Enkelvoudig: In geslachtscellen komen chormosomen en genen enkelvoudig voor.
Allel: Elk van de genen van een genenpaar heet een allel. Voor erfelijke eigenschappen kunen verschillende allelen bestaan (sluik haar, krullend haar ed.)
Homozygoot: Persoon die voor een erfelijke eigenschap twee dezelfde allelen bezit is homozygoot voor de desbetreffende eigenschap.
Heterozygoot: Persoon die voor een erfelijke eigenschap twee verschillende allelen bezit is heterozygoot voor deze eigenschap.
Dominant (allel): Bij een heterozygote eigenschap komt het dominante allel tot uiting in het fenotype. Het dominante allel is als het ware sterker dan het recessieve allel.
Recessieve (allel): Bij een heterozygote eigenschap komt het recessieve allel niet tot uiting in het fenotype. Dit allel komt wel tot uiting als de eigenschap homozygoot is.
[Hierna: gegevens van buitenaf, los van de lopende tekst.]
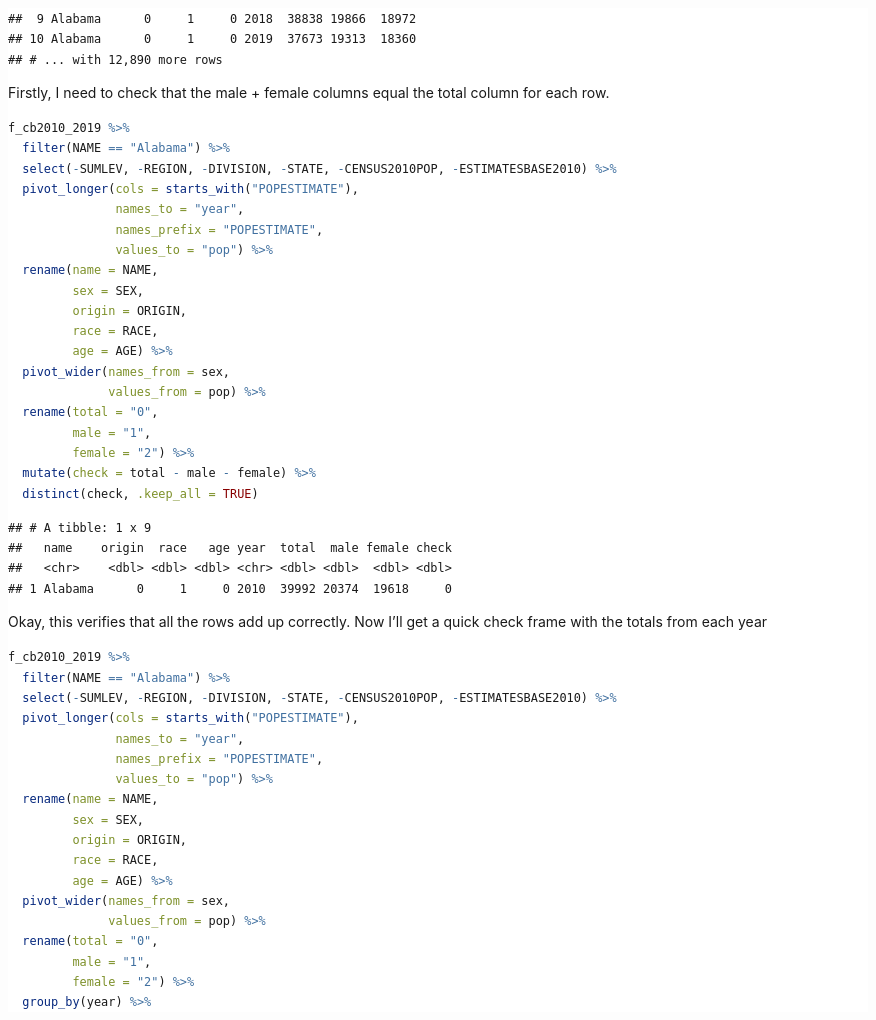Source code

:     ##  9 Alabama      0     1     0 2018  38838 19866  18972
    ## 10 Alabama      0     1     0 2019  37673 19313  18360
    ## # ... with 12,890 more rows

Firstly, I need to check that the male + female columns equal the total
column for each row.

``` r
f_cb2010_2019 %>%
  filter(NAME == "Alabama") %>%
  select(-SUMLEV, -REGION, -DIVISION, -STATE, -CENSUS2010POP, -ESTIMATESBASE2010) %>%
  pivot_longer(cols = starts_with("POPESTIMATE"),
               names_to = "year",
               names_prefix = "POPESTIMATE",
               values_to = "pop") %>%
  rename(name = NAME,
         sex = SEX,
         origin = ORIGIN,
         race = RACE,
         age = AGE) %>%
  pivot_wider(names_from = sex,
              values_from = pop) %>%
  rename(total = "0",
         male = "1",
         female = "2") %>%
  mutate(check = total - male - female) %>%
  distinct(check, .keep_all = TRUE)
```

    ## # A tibble: 1 x 9
    ##   name    origin  race   age year  total  male female check
    ##   <chr>    <dbl> <dbl> <dbl> <chr> <dbl> <dbl>  <dbl> <dbl>
    ## 1 Alabama      0     1     0 2010  39992 20374  19618     0

Okay, this verifies that all the rows add up correctly. Now I’ll get a
quick check frame with the totals from each year

``` r
f_cb2010_2019 %>%
  filter(NAME == "Alabama") %>%
  select(-SUMLEV, -REGION, -DIVISION, -STATE, -CENSUS2010POP, -ESTIMATESBASE2010) %>%
  pivot_longer(cols = starts_with("POPESTIMATE"),
               names_to = "year",
               names_prefix = "POPESTIMATE",
               values_to = "pop") %>%
  rename(name = NAME,
         sex = SEX,
         origin = ORIGIN,
         race = RACE,
         age = AGE) %>%
  pivot_wider(names_from = sex,
              values_from = pop) %>%
  rename(total = "0",
         male = "1",
         female = "2") %>%
  group_by(year) %>%
```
Onvolledig dominant: Bij een heterozygote eigenschap komt toch het recessieve allel enigszins tot uiting in het fenotype.
Bij sommige eigenschappen is het onderscheid tussen dominant en recessief minder duidelijk.
Intermediar: Beide allelen van de eigenschap zijn even sterk.
(bijv. Witte bloemen + rode bloemen = roze bloemen)
Genetica: Erfelijksheidsleer
Basisstof 4: Monohybride kruisingen:
Kruisingen: In de erfelijkheidsleer worden vaak kruisingen uitgevoerd om de overerving van eigenschappen te bestuderen.
Johann Mendel: Grondlegger van de erfelijkheidsleer. Hij was de eerste die systematisch de overerving van eigenschappen bestudeerde. Hij voerde kruisingen uit met erwtenplanten.
Monohybride kr.: Bij een monohybride kruising wordt slechts gelet om de overerving van 1 eigenschap. Hier bij is 1 genenpaar betrokken.
Dihybride kr.: Bij een dihybride kruising wordt gelet op de overerving van twee eigenschappen. Hierbij zijn twee genenparen betrokken.